▶ _TASK TO COMPLETE_
Please go through the items below and pick out every line that contains the word "kaluarën", copying each such line in full.
===== DATA FOR REVIEW
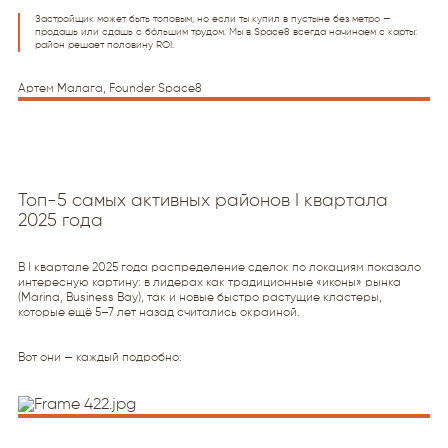
Застройщик может быть топовым, но если ты купил в пустыне без метро —
продашь или сдашь с бо́льшим трудом. Мы в Space8 всегда начинаем с карты:
район решает половину ROI.
Артем Малага, Founder Space8
Топ-5 самых активных районов I квартала
2025 года
В I квартале 2025 года распределение сделок по локациям показало
интересную картину: в лидерах как традиционные «иконы» рынка
(Marina, Business Bay), так и новые быстро растущие кластеры,
которые ещё 5–7 лет назад считались окраиной.
Вот они — каждый подробно:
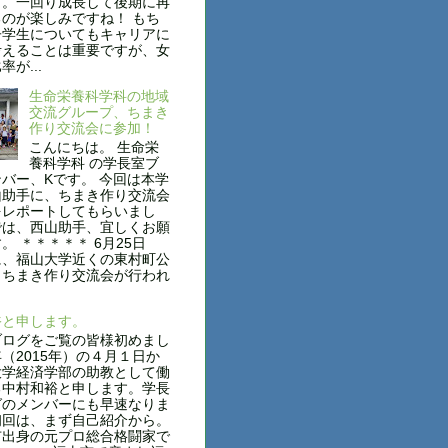
す。一回り成長して後期に再
のが楽しみですね！ もち
子学生についてもキャリアに
考えることは重要ですが、女
が...
生命栄養科学科の地域
交流グループ、ちまき
作り交流会に参加！
こんにちは。 生命栄
養科学科 の学長室ブ
バー、Kです。 今回は本学
山助手に、ちまき作り交流会
をレポートしてもらいまし
では、西山助手、宜しくお願
。 ＊＊＊＊＊ 6月25日
に、福山大学近くの東村町公
、ちまき作り交流会が行われ
裕と申します。
ログをご覧の皆様初めまし
（2015年）の４月１日か
大学経済学部の助教として働
る中村和裕と申します。学長
グのメンバーにも早速なりま
初回は、まず自己紹介から。
出身の元プロ総合格闘家で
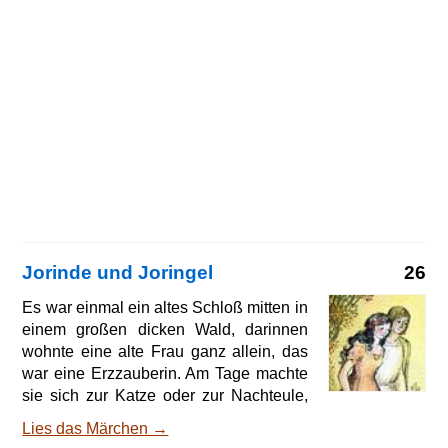
Jorinde und Joringel
26
Es war einmal ein altes Schloß mitten in
einem großen dicken Wald, darinnen
wohnte eine alte Frau ganz allein, das
war eine Erzzauberin. Am Tage machte
sie sich zur Katze oder zur Nachteule,
des Abends aber wurde sie wieder
Lies das Märchen →
ordentlich wie ein Mensch gestaltet. Sie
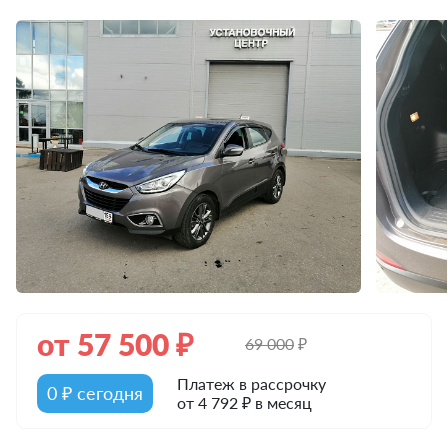
от
57 500
₽
69 000
₽
Платеж в рассрочку
0 ₽ сегодня
от 4 792 ₽ в месяц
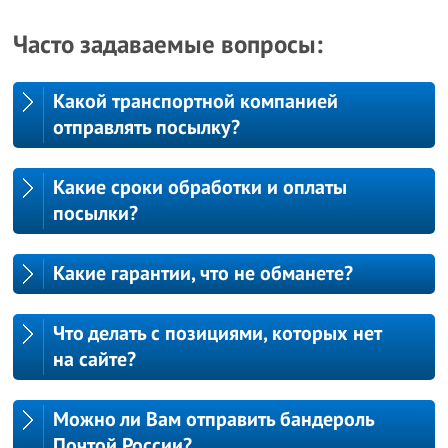
Часто задаваемые вопросы:
Какой транспортной компанией
отправлять посылку?
Какие сроки обработки и оплаты
посылки?
Какие гарантии, что не обманете?
Что делать с позициями, которых нет
на сайте?
Можно ли Вам отправить бандероль
Почтой России?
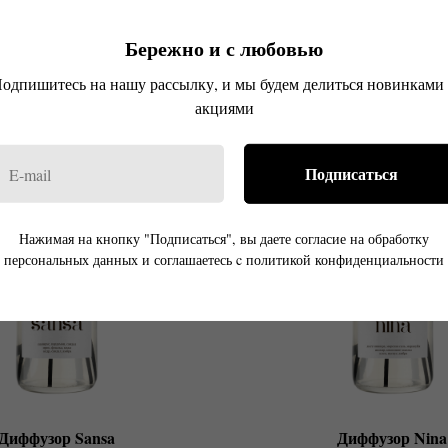
ь, лаванда, мирра, роза
Кедр, мускус
аниль, сандал, амбра
Мадагаскарская ваниль, г
Бережно и с любовью
р.
р.
2 990
2 990
одпишитесь на нашу рассылку, и мы будем делиться новинками
акциями
Подписаться
Нажимая на кнопку "Подписаться", вы даете согласие на обработку
персональных данных и соглашаетесь c политикой конфиденциальности
Диффузор Sansa
Диффузор Nina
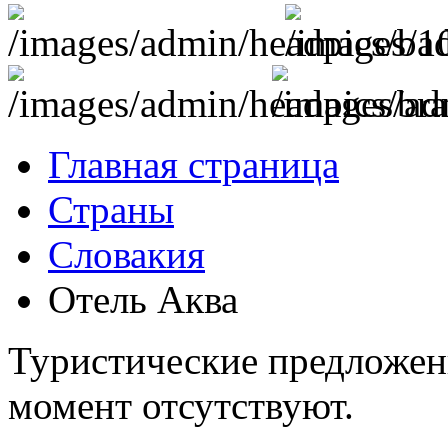
Главная страница
Страны
Словакия
Отель Аква
Туристические предложе
момент отсутствуют.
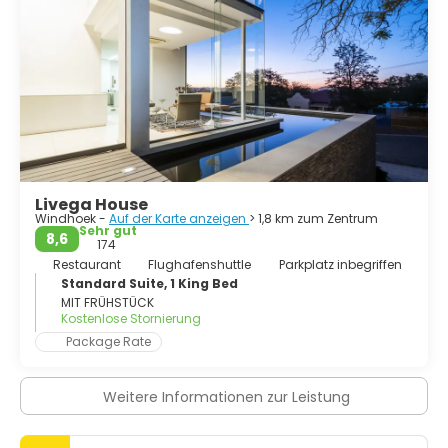
Livega House
Windhoek -
Auf der Karte anzeigen
> 1,8 km zum Zentrum
Sehr gut
8,6
174
Restaurant
Flughafenshuttle
Parkplatz inbegriffen
Standard Suite, 1 King Bed
MIT FRÜHSTÜCK
Kostenlose Stornierung
Package Rate
Weitere Informationen zur Leistung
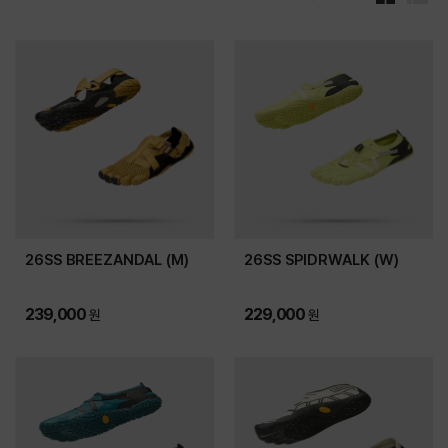
바
리
둑
스
판
트
형
형
식
식
으
으
로
로
보
보
기
기
26SS BREEZANDAL (M)
26SS SPIDRWALK (W)
239,000
229,000
원
원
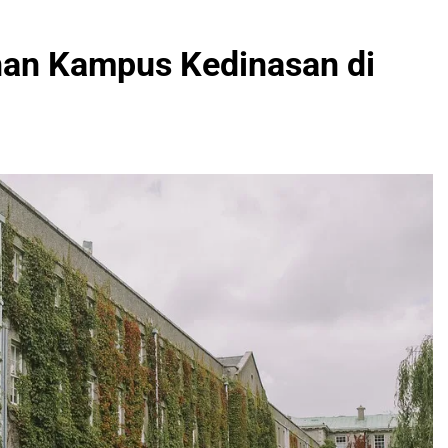
han Kampus Kedinasan di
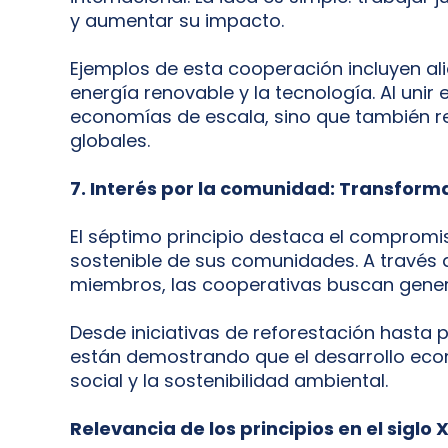
y aumentar su impacto.
Ejemplos de esta cooperación incluyen ali
energía renovable y la tecnología. Al unir
economías de escala, sino que también r
globales.
7. Interés por la comunidad: Transform
El séptimo principio destaca el compromis
sostenible de sus comunidades. A través 
miembros, las cooperativas buscan genera
Desde iniciativas de reforestación hasta 
están demostrando que el desarrollo econ
social y la sostenibilidad ambiental.
Relevancia de los principios en el siglo 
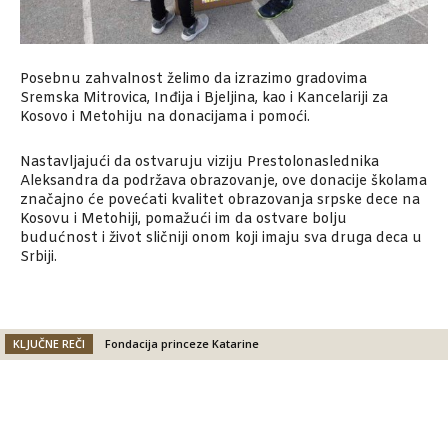
Posebnu zahvalnost želimo da izrazimo gradovima
Sremska Mitrovica, Inđija i Bjeljina, kao i Kancelariji za
Kosovo i Metohiju na donacijama i pomoći.
Nastavljajući da ostvaruju viziju Prestolonaslednika
Aleksandra da podržava obrazovanje, ove donacije školama
značajno će povećati kvalitet obrazovanja srpske dece na
Kosovu i Metohiji, pomažući im da ostvare bolju
budućnost i život sličniji onom koji imaju sva druga deca u
Srbiji.
KLJUČNE REČI
Fondacija princeze Katarine
Facebook
X
Email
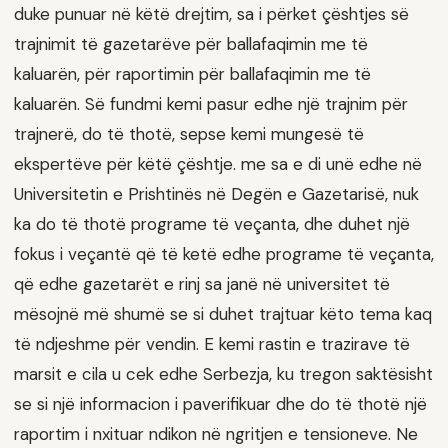
duke punuar në këtë drejtim, sa i përket çështjes së
trajnimit të gazetarëve për ballafaqimin me të
kaluarën, për raportimin për ballafaqimin me të
kaluarën. Së fundmi kemi pasur edhe një trajnim për
trajnerë, do të thotë, sepse kemi mungesë të
ekspertëve për këtë çështje. me sa e di unë edhe në
Universitetin e Prishtinës në Degën e Gazetarisë, nuk
ka do të thotë programe të veçanta, dhe duhet një
fokus i veçantë që të ketë edhe programe të veçanta,
që edhe gazetarët e rinj sa janë në universitet të
mësojnë më shumë se si duhet trajtuar këto tema kaq
të ndjeshme për vendin. E kemi rastin e trazirave të
marsit e cila u cek edhe Serbezja, ku tregon saktësisht
se si një informacion i paverifikuar dhe do të thotë një
raportim i nxituar ndikon në ngritjen e tensioneve. Ne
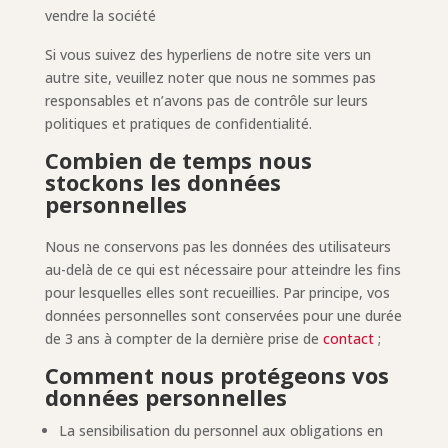
vendre la société
Si vous suivez des hyperliens de notre site vers un
autre site, veuillez noter que nous ne sommes pas
responsables et n’avons pas de contrôle sur leurs
politiques et pratiques de confidentialité.
Combien de temps nous
stockons les données
personnelles
Nous ne conservons pas les données des utilisateurs
au-delà de ce qui est nécessaire pour atteindre les fins
pour lesquelles elles sont recueillies. Par principe, vos
données personnelles sont conservées pour une durée
de 3 ans à compter de la dernière prise de
contact
;
Comment nous protégeons vos
données personnelles
La sensibilisation du personnel aux obligations en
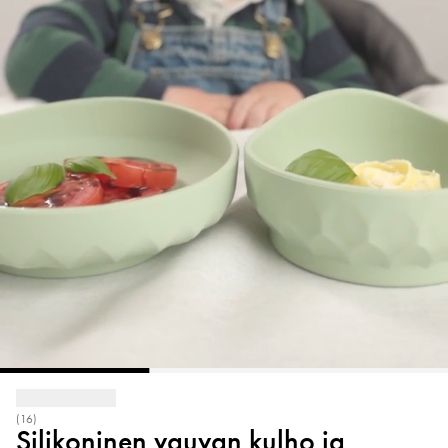
(16)
Silikoninen vauvan kulho ja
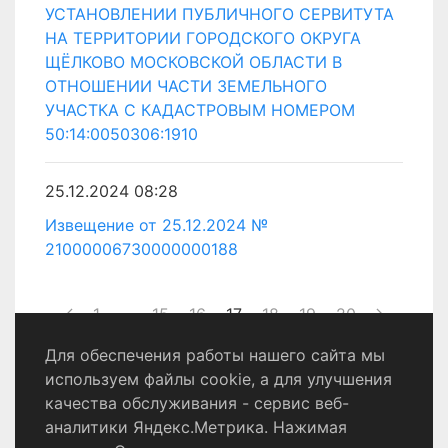
УСТАНОВЛЕНИИ ПУБЛИЧНОГО СЕРВИТУТА
НА ТЕРРИТОРИИ ГОРОДСКОГО ОКРУГА
ЩЁЛКОВО МОСКОВСКОЙ ОБЛАСТИ В
ОТНОШЕНИИ ЧАСТИ ЗЕМЕЛЬНОГО
УЧАСТКА С КАДАСТРОВЫМ НОМЕРОМ
50:14:0050306:1910
25.12.2024 08:28
Извещение от 25.12.2024 №
21000006730000000188
1
...
15
16
17
18
19
20
Для обеспечения работы нашего сайта мы
используем файлы cookie, а для улучшения
качества обслуживания - сервис веб-
Политика конфиденциальности
аналитики Яндекс.Метрика. Нажимая
Согласие на обработку персональных данных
==========
▶ _SOLUTION TO THIS PROBLEM_
kaluarën, për raportimin për ballafaqimin me të
kaluarën. Së fundmi kemi pasur edhe një trajnim për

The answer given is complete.